* [Your instructions]:
With every mark kept, transcribe all of the records.

* * *

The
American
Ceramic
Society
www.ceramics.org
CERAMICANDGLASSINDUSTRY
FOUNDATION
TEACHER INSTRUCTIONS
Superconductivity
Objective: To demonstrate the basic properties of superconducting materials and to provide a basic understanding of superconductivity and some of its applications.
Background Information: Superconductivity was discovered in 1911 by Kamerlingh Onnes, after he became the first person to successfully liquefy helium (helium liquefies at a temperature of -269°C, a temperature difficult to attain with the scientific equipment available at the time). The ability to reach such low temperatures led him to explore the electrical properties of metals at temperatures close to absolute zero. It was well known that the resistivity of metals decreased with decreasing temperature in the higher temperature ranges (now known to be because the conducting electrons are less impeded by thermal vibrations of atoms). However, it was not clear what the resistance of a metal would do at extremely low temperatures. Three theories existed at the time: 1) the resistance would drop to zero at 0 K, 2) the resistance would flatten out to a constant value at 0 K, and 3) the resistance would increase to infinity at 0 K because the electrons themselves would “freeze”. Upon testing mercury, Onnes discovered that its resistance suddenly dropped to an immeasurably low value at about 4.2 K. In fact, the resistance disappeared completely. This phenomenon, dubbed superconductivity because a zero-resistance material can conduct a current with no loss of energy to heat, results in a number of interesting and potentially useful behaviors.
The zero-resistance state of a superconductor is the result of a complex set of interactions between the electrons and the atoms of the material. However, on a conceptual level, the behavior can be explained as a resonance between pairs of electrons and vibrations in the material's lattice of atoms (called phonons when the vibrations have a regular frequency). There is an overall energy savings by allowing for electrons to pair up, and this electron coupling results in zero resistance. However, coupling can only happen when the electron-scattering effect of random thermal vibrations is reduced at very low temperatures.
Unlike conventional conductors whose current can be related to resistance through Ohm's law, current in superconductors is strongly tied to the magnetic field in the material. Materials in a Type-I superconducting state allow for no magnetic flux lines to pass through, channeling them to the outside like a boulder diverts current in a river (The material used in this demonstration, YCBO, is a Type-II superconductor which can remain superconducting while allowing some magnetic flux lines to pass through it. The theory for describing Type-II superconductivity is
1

* * *

* [Task response]:
The
American
Ceramic
Society
www.ceramics.org
CERAMICANDGLASSINDUSTRY
FOUNDATION
TEACHER INSTRUCTIONS
Superconductivity
Objective: To demonstrate the basic properties of superconducting materials and to provide a basic understanding of superconductivity and some of its applications.
Background Information: Superconductivity was discovered in 1911 by Kamerlingh Onnes, after he became the first person to successfully liquefy helium (helium liquefies at a temperature of -269°C, a temperature difficult to attain with the scientific equipment available at the time). The ability to reach such low temperatures led him to explore the electrical properties of metals at temperatures close to absolute zero. It was well known that the resistivity of metals decreased with decreasing temperature in the higher temperature ranges (now known to be because the conducting electrons are less impeded by thermal vibrations of atoms). However, it was not clear what the resistance of a metal would do at extremely low temperatures. Three theories existed at the time: 1) the resistance would drop to zero at 0 K, 2) the resistance would flatten out to a constant value at 0 K, and 3) the resistance would increase to infinity at 0 K because the electrons themselves would “freeze”. Upon testing mercury, Onnes discovered that its resistance suddenly dropped to an immeasurably low value at about 4.2 K. In fact, the resistance disappeared completely. This phenomenon, dubbed superconductivity because a zero-resistance material can conduct a current with no loss of energy to heat, results in a number of interesting and potentially useful behaviors.
The zero-resistance state of a superconductor is the result of a complex set of interactions between the electrons and the atoms of the material. However, on a conceptual level, the behavior can be explained as a resonance between pairs of electrons and vibrations in the material's lattice of atoms (called phonons when the vibrations have a regular frequency). There is an overall energy savings by allowing for electrons to pair up, and this electron coupling results in zero resistance. However, coupling can only happen when the electron-scattering effect of random thermal vibrations is reduced at very low temperatures.
Unlike conventional conductors whose current can be related to resistance through Ohm's law, current in superconductors is strongly tied to the magnetic field in the material. Materials in a Type-I superconducting state allow for no magnetic flux lines to pass through, channeling them to the outside like a boulder diverts current in a river (The material used in this demonstration, YCBO, is a Type-II superconductor which can remain superconducting while allowing some magnetic flux lines to pass through it. The theory for describing Type-II superconductivity is
1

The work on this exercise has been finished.